Penyerahan simbolis bantuan Asistensi Rehabilitasi Sosial (ATENSI) dari Sentra Handayani Kementerian Sosial senilai Rp892.704.183 kepada 441 warga desil 1-5 Data Tunggal Sosial Ekonomi Nasional (DTSEN) di Kabupaten Pringsewu, Lampung, Rabu (29/4/2025) ANT
Atasi Kemiskinan Ekstrem, Kemensos Salurkan Bantuan Rp892,7 Juta bagi 441 Warga Pringsewu
Siti Yona Hukmana • 30 April 2026 09:27
Jakarta: Kementerian Sosial (Kemensos) menyalurkan bantuan Asistensi Rehabilitasi Sosial (Atensi) senilai Rp892,7 juta kepada 441 warga di Kabupaten Pringsewu, Lampung. Bantuan ini diberikan guna mengakselerasi pengentasan kemiskinan ekstrem di daerah tersebut.
"Mudah-mudahan mereka yang mendapatkan program rintisan nantinya ada kelanjutan melalui program pemberdayaan," kata Tenaga Ahli Menteri Sosial, Alif Kamal dalam keterangan resmi dilansir Antara, Kamis, 30 April 2026.
Dengan jenis bantuan disesuaikan dengan kebutuhan klaster masing-masing. Misalnya kelompok anak menerima pemenuhan nutrisi dan alat sekolah, sementara penyandang disabilitas mendapatkan alat bantu aksesibilitas.

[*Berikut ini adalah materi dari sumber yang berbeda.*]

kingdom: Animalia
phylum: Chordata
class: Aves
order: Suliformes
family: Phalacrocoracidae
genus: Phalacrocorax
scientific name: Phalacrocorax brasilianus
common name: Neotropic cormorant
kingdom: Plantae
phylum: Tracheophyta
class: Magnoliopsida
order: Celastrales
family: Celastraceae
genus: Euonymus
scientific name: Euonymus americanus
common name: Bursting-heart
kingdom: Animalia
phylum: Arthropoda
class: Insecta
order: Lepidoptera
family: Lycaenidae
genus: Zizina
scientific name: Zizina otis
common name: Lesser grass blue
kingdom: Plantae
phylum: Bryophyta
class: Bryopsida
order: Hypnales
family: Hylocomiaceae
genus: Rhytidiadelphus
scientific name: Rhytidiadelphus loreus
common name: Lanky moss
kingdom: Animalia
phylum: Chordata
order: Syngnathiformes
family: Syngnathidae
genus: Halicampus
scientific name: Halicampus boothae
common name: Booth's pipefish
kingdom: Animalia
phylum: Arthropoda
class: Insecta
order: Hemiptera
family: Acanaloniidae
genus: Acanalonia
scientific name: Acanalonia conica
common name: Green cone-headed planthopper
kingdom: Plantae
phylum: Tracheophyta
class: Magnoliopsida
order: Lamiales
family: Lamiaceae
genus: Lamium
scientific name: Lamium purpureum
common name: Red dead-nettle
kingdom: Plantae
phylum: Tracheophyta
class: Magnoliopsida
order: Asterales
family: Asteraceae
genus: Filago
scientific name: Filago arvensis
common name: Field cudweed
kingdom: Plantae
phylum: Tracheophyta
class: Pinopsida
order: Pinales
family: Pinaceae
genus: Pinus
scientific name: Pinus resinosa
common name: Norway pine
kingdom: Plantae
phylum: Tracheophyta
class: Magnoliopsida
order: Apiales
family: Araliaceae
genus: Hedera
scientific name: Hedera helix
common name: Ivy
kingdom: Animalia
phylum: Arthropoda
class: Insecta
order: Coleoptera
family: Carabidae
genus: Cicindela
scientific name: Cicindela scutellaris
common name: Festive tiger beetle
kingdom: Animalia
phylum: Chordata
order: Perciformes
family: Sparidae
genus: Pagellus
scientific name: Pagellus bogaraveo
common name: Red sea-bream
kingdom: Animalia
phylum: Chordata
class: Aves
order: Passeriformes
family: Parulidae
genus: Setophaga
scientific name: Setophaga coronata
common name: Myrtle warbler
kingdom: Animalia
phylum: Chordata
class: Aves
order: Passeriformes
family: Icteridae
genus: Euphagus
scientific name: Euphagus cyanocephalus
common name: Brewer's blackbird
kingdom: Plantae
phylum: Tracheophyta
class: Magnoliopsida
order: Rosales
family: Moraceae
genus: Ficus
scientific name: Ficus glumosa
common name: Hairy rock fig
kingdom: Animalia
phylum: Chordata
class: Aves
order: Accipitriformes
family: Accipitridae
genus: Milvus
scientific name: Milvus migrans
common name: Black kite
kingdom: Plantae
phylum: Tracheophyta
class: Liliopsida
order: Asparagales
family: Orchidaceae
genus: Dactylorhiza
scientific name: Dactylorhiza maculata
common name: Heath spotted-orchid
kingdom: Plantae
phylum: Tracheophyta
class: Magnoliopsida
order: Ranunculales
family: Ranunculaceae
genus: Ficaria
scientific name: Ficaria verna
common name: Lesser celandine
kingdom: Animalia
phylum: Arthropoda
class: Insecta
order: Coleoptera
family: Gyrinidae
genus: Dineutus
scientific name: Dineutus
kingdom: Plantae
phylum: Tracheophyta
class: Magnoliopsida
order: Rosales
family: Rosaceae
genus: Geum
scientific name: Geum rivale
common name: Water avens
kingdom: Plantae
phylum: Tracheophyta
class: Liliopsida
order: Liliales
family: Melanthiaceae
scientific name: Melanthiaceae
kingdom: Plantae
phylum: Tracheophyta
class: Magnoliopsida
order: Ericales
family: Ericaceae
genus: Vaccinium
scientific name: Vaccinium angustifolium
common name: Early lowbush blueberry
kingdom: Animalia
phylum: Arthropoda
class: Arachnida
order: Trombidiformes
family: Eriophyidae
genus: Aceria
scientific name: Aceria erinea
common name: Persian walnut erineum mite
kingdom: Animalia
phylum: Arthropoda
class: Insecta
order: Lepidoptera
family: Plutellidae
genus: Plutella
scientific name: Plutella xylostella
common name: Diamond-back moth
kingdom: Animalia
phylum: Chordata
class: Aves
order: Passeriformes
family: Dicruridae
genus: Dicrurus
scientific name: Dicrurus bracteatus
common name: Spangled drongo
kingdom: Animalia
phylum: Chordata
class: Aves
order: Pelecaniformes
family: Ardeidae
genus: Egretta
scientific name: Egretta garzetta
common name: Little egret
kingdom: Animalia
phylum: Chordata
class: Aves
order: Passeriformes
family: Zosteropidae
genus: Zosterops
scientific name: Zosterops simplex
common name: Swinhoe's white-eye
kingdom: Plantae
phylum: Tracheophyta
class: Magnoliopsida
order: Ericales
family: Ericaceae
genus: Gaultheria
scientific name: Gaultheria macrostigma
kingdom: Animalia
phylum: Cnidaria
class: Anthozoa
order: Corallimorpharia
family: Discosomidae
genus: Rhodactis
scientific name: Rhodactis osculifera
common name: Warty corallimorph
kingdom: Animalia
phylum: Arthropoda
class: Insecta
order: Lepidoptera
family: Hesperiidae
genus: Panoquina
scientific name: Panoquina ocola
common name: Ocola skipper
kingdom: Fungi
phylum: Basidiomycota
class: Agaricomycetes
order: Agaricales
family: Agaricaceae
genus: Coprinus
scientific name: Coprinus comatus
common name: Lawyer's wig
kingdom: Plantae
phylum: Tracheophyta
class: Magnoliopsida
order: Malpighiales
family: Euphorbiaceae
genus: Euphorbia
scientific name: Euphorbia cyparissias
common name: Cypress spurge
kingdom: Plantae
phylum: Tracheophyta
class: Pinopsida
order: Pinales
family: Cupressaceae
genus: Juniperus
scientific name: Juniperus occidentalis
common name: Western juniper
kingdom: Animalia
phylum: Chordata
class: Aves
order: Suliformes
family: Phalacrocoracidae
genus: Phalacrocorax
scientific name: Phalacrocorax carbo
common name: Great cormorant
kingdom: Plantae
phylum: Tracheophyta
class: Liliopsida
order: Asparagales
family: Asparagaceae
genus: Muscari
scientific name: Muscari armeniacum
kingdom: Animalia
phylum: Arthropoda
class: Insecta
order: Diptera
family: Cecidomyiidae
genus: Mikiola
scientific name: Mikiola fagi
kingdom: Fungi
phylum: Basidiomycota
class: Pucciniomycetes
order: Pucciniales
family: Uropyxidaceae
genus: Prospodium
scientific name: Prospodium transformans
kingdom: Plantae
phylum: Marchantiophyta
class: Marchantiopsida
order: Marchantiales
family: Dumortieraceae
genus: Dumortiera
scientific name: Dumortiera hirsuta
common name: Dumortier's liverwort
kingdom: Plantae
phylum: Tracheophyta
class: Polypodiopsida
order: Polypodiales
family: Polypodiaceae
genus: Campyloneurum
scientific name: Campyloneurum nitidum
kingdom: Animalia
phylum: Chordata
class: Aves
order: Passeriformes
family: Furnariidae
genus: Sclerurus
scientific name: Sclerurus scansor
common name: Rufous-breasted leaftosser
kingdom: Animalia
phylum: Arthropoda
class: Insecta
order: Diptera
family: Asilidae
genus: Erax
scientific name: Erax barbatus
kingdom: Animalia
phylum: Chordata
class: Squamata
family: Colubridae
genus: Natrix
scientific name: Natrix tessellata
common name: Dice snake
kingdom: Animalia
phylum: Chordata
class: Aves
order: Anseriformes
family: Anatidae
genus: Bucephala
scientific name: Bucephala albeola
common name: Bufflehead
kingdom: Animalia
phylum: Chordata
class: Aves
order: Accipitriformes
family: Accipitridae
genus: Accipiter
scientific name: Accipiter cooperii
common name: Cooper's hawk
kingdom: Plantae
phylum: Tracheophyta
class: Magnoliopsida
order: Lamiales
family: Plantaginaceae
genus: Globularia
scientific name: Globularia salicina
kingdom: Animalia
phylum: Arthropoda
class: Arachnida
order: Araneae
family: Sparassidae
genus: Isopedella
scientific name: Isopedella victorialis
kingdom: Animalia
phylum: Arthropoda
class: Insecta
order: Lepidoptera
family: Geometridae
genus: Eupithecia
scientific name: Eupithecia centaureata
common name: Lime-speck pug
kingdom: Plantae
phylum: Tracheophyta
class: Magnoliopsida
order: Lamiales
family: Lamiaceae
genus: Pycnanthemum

Alif menambahkan untuk warga usia produktif, Kementerian Sosial memberikan bantuan modal wirausaha rintisan dengan indeks sekitar Rp2,4 juta, yang nantinya dapat ditingkatkan melalui program pemberdayaan sosial ekonomi dengan nilai hingga Rp5 juta. Ia meminta pemerintah daerah untuk terus melakukan verifikasi dan validasi data penerima manfaat agar bantuan tepat sasaran.

Ilustrasi kemiskinan. Foto: MI.
Sementara itu, Kepala Sentra Handayani Kementerian Sosial, Hisyam Cholil menegaskan penyaluran bantuan ini merupakan bentuk kehadiran negara melalui kolaborasi antara pemerintah pusat dan daerah untuk melindungi warga negara yang membutuhkan layanan sosial.
Sesuai Peraturan Menteri Sosial Nomor 7 Tahun 2022, program Atensi menggunakan pendekatan berbasis keluarga, komunitas, dan residensial yang meliputi dukungan pemenuhan hidup layak, terapi fisik dan psikososial, hingga pelatihan vokasional dan pembinaan kewirausahaan.
"Kami berharap program ini berdampak positif bagi kemandirian masyarakat,” kata Hisyam.